Oh, Olivia Chow. How we loved you last year. You were the voice of reason in a city gone mad. We danced around the house when you declared your candidacy for mayor of Toronto.

Kathleen Wynn had just won the Ontario election in a landslide. You saw how she did it. Energy, vision, leadership! And you had years of local political experience, and we knew you had a vision of what Toronto could be.

You could speak to the Toronto downtown neighbourhoods, to the Asian community, and to immigrants. You had had previous campaign success and you were the wife of the late Jack Layton – the master of political glad-handing.

You got an early lead in getting financial support. You were way out front in the polls.

The Toronto mayoral race was yours for the taking…

But then you got Al Gore Syndrome.

You went all NDP amateur in your campaign. You were over-managed and said nothing. You focussed on the wrong opponent. You were wooden and stiff. You didn’t call out voters who were racist or sexist. You energized no one.

By August you were floundering. I stopped reading your vacuous email updates. The newspapers noted that you brought on a new campaign management team – but it was by then too late. It was apparent that the prize had slipped through your fingers.

The lead evaporated – and today – on what should have been your big day – you run a distant third to a putz who had lost three previous mayoral races, and to a bully who is worse than his brother.

I’m sad for Toronto, and I am sad for you. I have worked with you in the past. I know you actually care about Toronto politics, about its neighbourhoods, its broken transit system, its schools, its immigrants.

But sadly you came off as amateur. Your TV spots looked like they were developed in a Grade 8 social studies class. You only ever seemed to talk about transit and little else. All I smelled was 1980’s style NDP community campaigning – wool socks and  burkenstocks.

Politics is a cruel business.

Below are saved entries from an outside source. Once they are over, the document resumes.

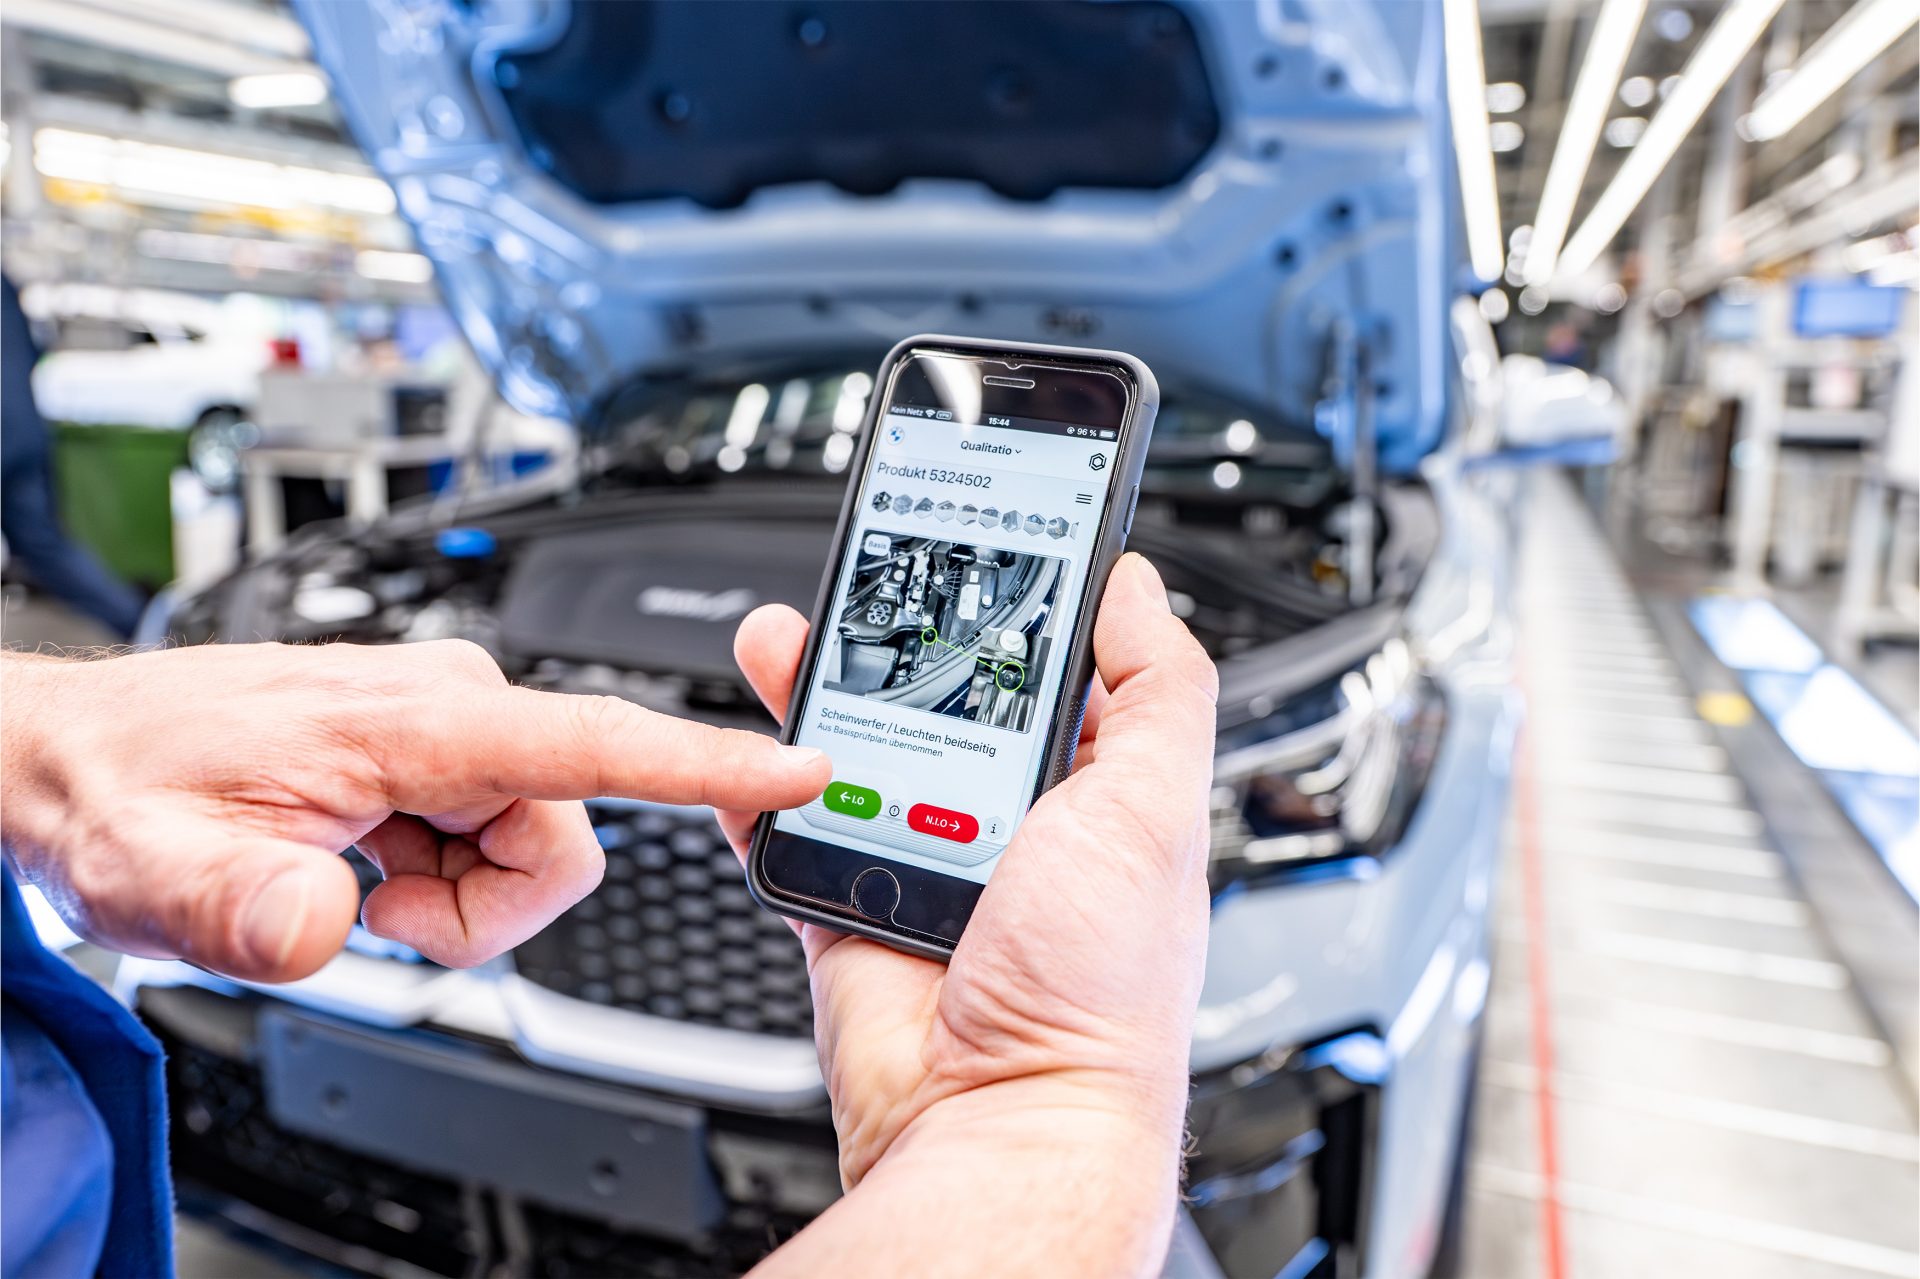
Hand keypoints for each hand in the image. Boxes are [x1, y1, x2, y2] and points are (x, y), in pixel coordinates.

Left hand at [2, 640, 828, 980]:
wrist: (81, 759)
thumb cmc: (125, 791)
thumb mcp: (158, 875)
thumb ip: (242, 907)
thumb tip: (328, 922)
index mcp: (412, 718)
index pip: (591, 739)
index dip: (707, 761)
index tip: (796, 769)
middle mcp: (451, 703)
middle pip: (567, 837)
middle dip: (487, 909)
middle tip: (381, 912)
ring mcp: (448, 725)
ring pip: (539, 845)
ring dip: (462, 899)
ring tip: (362, 884)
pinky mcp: (440, 748)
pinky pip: (501, 837)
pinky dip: (444, 879)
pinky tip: (369, 862)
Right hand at [720, 553, 1217, 1277]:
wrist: (995, 1121)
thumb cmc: (1098, 991)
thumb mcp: (1156, 806)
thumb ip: (1157, 686)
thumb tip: (1136, 585)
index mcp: (1093, 794)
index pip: (1052, 670)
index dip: (1016, 605)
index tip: (977, 542)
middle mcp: (1010, 826)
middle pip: (939, 699)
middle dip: (895, 636)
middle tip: (864, 581)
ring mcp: (925, 865)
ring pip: (856, 752)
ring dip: (814, 694)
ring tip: (787, 636)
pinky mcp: (849, 907)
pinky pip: (791, 831)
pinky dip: (758, 790)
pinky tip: (744, 743)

If you can’t connect to the people – the people won’t vote for you. Being a leader isn’t just about being the smartest candidate in the room – its also about having the charisma to be the chosen one. Rob Ford knew this fundamental truth.

Toronto is now the 5th largest city in North America. You have to be larger than life. The people expect that for a great city.

But your campaign lacked confidence, vision, and style. You ran for mayor like you were still running a neighbourhood campaign for city council.

Oh well, maybe next time….

The city will be worse off, and people get exactly what they vote for.